ASSIGNED TASK: What is the number of lines in the entries that contain the word "installation"? Reply with that number only.

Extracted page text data

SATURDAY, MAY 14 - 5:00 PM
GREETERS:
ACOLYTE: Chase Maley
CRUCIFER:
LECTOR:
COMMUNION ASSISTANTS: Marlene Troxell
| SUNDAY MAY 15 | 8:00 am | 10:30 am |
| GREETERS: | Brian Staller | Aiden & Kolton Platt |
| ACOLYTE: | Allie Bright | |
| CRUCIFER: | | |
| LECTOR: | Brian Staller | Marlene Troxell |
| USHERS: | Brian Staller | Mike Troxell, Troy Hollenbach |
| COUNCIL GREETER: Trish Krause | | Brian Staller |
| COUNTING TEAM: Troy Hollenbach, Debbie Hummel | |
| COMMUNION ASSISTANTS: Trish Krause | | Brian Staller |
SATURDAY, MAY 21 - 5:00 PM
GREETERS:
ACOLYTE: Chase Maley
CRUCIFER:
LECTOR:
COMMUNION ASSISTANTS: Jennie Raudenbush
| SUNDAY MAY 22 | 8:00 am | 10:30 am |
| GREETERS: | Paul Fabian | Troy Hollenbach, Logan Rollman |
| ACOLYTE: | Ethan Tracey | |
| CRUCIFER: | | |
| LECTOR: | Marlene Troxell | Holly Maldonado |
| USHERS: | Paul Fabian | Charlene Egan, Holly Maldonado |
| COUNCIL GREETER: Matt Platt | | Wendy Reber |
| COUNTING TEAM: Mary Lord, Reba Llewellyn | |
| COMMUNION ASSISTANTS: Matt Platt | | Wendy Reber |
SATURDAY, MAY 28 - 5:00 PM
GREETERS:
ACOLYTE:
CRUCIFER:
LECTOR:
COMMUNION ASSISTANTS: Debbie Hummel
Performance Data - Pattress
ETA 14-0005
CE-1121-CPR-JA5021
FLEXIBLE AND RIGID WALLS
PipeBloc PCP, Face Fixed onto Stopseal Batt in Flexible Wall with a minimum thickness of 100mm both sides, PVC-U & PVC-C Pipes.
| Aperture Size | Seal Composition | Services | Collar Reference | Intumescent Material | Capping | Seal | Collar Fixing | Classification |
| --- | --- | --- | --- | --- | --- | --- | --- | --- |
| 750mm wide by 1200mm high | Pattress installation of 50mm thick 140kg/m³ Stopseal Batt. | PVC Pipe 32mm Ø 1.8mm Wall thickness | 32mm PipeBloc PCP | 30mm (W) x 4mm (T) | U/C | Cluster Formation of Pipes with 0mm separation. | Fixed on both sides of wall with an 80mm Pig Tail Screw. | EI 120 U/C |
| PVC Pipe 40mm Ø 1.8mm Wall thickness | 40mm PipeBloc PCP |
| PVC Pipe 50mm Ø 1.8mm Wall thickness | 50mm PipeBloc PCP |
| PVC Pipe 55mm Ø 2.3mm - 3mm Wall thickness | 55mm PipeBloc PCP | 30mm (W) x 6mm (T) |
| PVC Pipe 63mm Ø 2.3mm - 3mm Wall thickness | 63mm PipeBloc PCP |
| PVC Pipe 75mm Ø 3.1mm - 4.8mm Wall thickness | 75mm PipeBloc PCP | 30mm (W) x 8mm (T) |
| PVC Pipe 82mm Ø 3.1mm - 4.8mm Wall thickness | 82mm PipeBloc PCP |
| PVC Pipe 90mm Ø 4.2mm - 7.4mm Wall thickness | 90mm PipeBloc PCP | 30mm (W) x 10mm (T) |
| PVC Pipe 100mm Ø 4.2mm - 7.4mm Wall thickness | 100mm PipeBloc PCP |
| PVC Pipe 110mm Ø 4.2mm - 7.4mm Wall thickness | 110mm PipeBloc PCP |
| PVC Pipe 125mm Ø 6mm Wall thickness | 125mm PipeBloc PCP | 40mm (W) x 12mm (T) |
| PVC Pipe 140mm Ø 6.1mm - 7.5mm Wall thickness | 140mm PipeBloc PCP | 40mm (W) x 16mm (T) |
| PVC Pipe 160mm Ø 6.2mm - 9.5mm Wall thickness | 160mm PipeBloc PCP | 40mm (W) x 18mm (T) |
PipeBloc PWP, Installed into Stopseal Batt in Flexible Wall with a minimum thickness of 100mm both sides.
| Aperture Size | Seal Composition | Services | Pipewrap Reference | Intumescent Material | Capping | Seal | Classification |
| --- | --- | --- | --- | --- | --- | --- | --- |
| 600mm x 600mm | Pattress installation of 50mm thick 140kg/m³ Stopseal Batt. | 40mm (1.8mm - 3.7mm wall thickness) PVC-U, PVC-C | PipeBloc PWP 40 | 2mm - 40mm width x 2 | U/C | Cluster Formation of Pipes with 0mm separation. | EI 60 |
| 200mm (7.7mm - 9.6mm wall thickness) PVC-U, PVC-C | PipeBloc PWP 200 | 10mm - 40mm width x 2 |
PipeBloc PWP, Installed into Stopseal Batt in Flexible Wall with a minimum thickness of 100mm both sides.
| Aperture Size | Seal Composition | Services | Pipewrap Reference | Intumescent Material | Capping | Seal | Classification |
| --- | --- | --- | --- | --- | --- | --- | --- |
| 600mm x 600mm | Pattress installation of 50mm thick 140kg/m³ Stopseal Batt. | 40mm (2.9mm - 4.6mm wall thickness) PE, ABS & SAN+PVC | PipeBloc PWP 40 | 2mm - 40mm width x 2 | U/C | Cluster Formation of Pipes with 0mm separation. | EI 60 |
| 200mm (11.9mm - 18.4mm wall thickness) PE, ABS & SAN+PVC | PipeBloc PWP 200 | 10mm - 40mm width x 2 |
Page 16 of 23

ANSWER TO THE PROBLEM: 3